Higher-end consumers are holding up “pretty well,” Stephen Sadove, chief executive officer, said in a Bloomberg Television interview on Nov. 18. The average income of the Saks shopper is $200,000 a year, he said.
Some retailers are more cautious, with unemployment hovering near or above 9 percent for more than two years and job growth limited. The Thanksgiving holiday is Thursday. The following day is Black Friday, the unofficial start to the holiday season.
“Until the U.S. begins to see robust improvement in jobs and signs of recovery in the housing market, we believe consumer spending will likely continue to be soft and uneven,” Doug Scovanner, chief financial officer at Target Corp., the second- largest U.S. discount retailer, said on a conference call with analysts Nov. 16.
The Standard & Poor’s Supercomposite Retailing Index of 93 companies has increased 3.3 percent since the end of last year compared with a 3.3 percent decline in the broader S&P 500.
Federal Reserve officials meantime are divided over whether additional steps are needed to lower borrowing costs and boost job creation. Minutes of their Nov. 1-2 meeting, to be released on Tuesday, may shed more light on their discussions.
“We cannot be satisfied with the current state of the economy or the outlook for the next few years,” Federal Reserve Bank of New York President William C. Dudley said in a Nov. 18 speech in Albany, New York.
Manufacturers are holding on to gains propelled by U.S. exports, which surged to a record level in September. Demand for goods meant to last at least three years, excluding airplanes and automobiles, was little-changed in October after jumping 1.8 percent the prior month, the most since March, economists in the Bloomberg survey predicted. The Commerce Department will release the figures Wednesday.
In the same report, a projected 1.2 percent drop in total bookings for durable goods would reflect a plunge in demand for commercial aircraft, which is often volatile, economists said. Chicago-based Boeing Co. said it received seven aircraft orders in October, down from 59 placed the previous month.

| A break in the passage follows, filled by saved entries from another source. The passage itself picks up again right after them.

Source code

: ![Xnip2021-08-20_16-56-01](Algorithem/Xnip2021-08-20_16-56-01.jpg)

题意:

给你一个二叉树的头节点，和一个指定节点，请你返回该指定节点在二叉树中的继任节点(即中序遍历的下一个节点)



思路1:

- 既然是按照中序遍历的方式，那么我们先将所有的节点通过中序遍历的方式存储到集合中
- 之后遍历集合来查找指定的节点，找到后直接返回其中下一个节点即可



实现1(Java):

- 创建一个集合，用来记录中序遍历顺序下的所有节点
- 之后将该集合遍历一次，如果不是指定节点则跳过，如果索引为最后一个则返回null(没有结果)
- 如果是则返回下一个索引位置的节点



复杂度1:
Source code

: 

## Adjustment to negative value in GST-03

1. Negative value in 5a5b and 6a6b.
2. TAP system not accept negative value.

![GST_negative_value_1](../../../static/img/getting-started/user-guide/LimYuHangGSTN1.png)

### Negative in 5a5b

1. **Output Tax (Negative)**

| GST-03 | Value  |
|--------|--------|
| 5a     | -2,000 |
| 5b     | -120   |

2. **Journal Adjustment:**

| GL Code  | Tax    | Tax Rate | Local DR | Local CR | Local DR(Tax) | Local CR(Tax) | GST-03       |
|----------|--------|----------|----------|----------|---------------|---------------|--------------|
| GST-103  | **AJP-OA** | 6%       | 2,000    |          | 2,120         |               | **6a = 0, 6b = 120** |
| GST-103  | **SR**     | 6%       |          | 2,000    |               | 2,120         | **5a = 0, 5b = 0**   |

Housing, by contrast, is wrestling with foreclosure-driven declines in property values that have kept buyers on the sidelines. Sales of previously owned homes fell in October to a 4.8 million annual rate, the lowest in three months, the median forecast in the Bloomberg survey showed. The National Association of Realtors will release the data Monday.
A day later, the Commerce Department may report the economy expanded at a 2.5 percent annual rate in the third quarter, the same as the government’s prior estimate, according to the Bloomberg survey median.
The U.S. may grow at an even faster clip in the final three months of this year, according to recently raised forecasts from economists at JPMorgan Chase & Co., Morgan Stanley & Co. and Deutsche Bank Securities.
The outlook beyond the fourth quarter may depend in part on Europe, where policy makers are struggling to contain a financial crisis that began two years ago in Greece and which has now spread to Italy. There is also fiscal policy uncertainty in the U.S., where the congressional supercommittee faces a Wednesday deadline to craft measures to cut the budget deficit by $1.2 trillion over 10 years.